Sur la voie glorieuse/Soissons

Librairie ancienne Édouard Champion (p. 41-42).


SOISSONS


Je venais de lire dans un journal que les Allemands qui bombardent Soissons depuis quatre mois, ont envoyé quatre-vingts obus sur la cathédrale. Un instant après le hasard me remit sous les yeux un livre de M. André Hallays, où je trouvais ces lignes que je prends plaisir à transcrire :

« Soissons est une cité blanche, paisible, souriante, qui dresse sa tour et ses clochers aigus au bord d’une rivière paresseuse, au milieu d’un cercle de collines vertes ; ville et paysages font songer aux petits tableaux que peignaient avec amour les enlumineurs de nos vieux manuscrits… De précieux monuments montrent toute l’histoire de la monarchie française, depuis les cryptes mérovingiennes de l’abbaye de Saint-Médard, jusqu’au bel hôtel élevé à la veille de la Révolution pour les intendants de la province. Au milieu des rues étroites et des petits jardins, une magnifique cathédrale étend les deux bras de son grand transept ; au nord, un mur droit et une immense verrière ; au sud, cette merveilleuse abside où l’ogive et le plein cintre se combinent d’une façon si délicate. »

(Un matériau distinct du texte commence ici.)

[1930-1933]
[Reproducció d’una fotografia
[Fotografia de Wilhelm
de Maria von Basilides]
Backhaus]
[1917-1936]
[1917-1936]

(Autour de Paris, p. 207.)

Cette page charmante d’un écrivain qui aime chèrement les villes et les monuments de la France m’a touché jusqu’aux larmes. Elle a charmé ma tristesse ; j’en veux remercier publiquement mon confrère.

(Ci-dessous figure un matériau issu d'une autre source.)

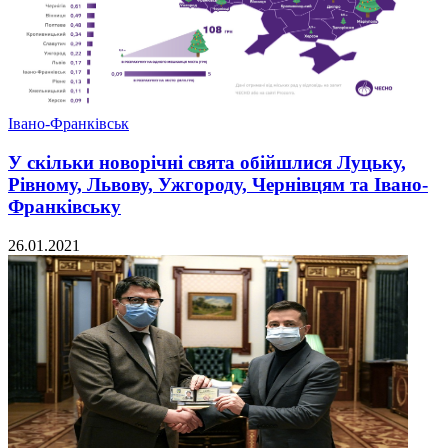
Івано-Франківськ
У скільки новорічні свята обійшлися Луцьку,
Рівному, Львову, Ужгороду, Чернівцям та Івано-
Франківську
26.01.2021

La destruction brutale et stupide des monuments consacrés par l’art et les ans est un crime que la guerre n’excuse pas ; qu’il soit pour les Allemands un éternel opprobre ! Un poète de grand cœur, Saint-Georges de Bouhélier, a rédigé un mémoire qu’on pourrait appeler Reims vengée. Le monde civilisé flétrit unanimement ces attentats à la beauté, qui devrait être sacrée à tous les peuples, puisqu’elle est le patrimoine le plus noble de l’humanité tout entière. Pour moi, je ne cesserai d’élever ma faible voix contre les barbares qui déchirent la belle robe de pierre dont nos aïeux ont paré la France.